Even though they are contestable, the estimated number of civil servants in Nigeria is about 1.2 million. These much depend on the governments for their wages. At the same time, the state governments depend on the federal government to provide for them.
The twist to this is a situation where the federal government is unable to pay their civil workers. This would lead to low consumer spending for about 1.2 million persons. In this case, revenues cannot be efficiently generated and the poverty that will result is better imagined.
FAAC is a Problem and Needs Rethinking
A scenario where all 36 states come to the federal government to share revenue is a big challenge. Just in February, states walked off the meeting because the revenue cake was not palatable. President Buhari had to take $150 million from the stabilization fund to augment the FAAC.
For Samuel Atiku, a public policy analyst, to increase revenue is to look into the existing revenue frameworks. In simple terms, look at the federation account (FAAC) revenue and determine to create immediate adjustments. Otherwise, there are little options for coming out of the revenue conundrum.
States need to do a comparative advantage analysis. Then begin to key into sectors that can help them generate more internally generated revenue(IGR). Ogun, Lagos, Kebbi and Kano have shown prospects of states that are working their IGR up and may not be totally hit by the oil revenue crisis.
Also, Gas is What We Have in Abundance
Gas is, in fact, the greatest resource in Nigeria, says Ms Onadeko. The challenge, however, is that we do not have the infrastructure to develop this resource. Nigeria needs not to export its gas but to harness it for optimal revenue generation.
The task for the government is to develop the gas industry. To take in more revenue, the government needs to invest more in SME enterprises in Nigeria.

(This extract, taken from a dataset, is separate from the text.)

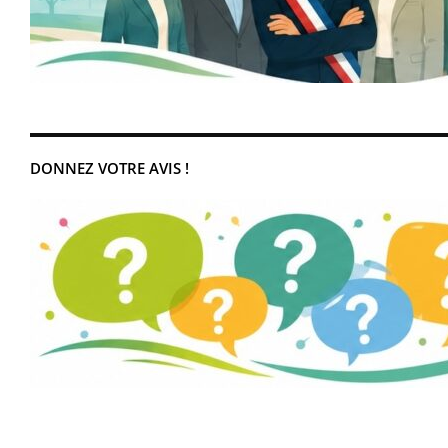
DONNEZ VOTRE AVIS !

This would help to resolve the issue of low consumer spending, unemployment rates while positioning the gas industry as a revenue source
Conclusion
In summary, cut down state recurrent expenditure and increase consumer credit. Build infrastructure to boost agriculture and utilisation of the gas. Also, the federal government needs to incentivise state governments to generate revenue internally. That will sustain them beyond the federal allocation.